* Listed records:
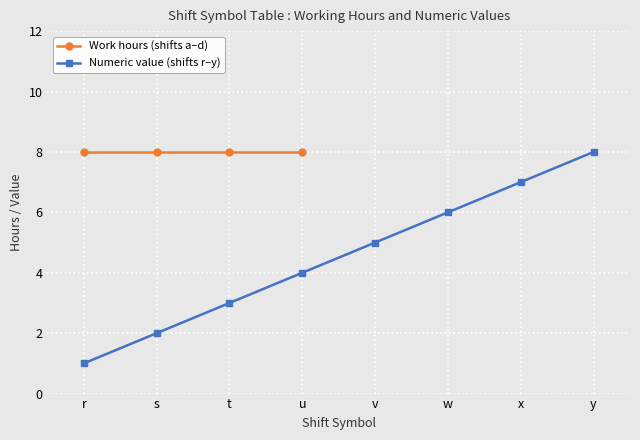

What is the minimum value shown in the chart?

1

---

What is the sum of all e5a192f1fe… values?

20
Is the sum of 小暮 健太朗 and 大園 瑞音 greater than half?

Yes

...

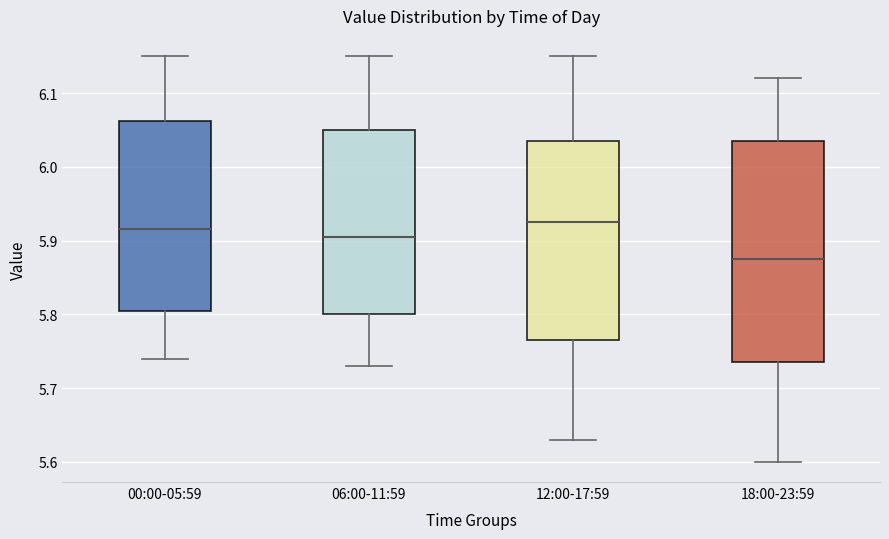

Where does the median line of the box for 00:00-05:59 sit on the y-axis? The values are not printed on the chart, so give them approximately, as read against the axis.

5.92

* Exercise aim:
Lay out the data from the line containing "What is the sum of all e5a192f1fe… values?" through the line containing "Is the sum of 小暮" as a Markdown table with two columns, Row and Line. Put a running row number in Row and one line of text in Line, and skip blank lines.

* Answer box:
| Row | Line |
|---|---|
| 1 | What is the sum of all e5a192f1fe… values? |
| 2 | 20 |
| 3 | Is the sum of 小暮 健太朗 and 大園 瑞音 greater than half? |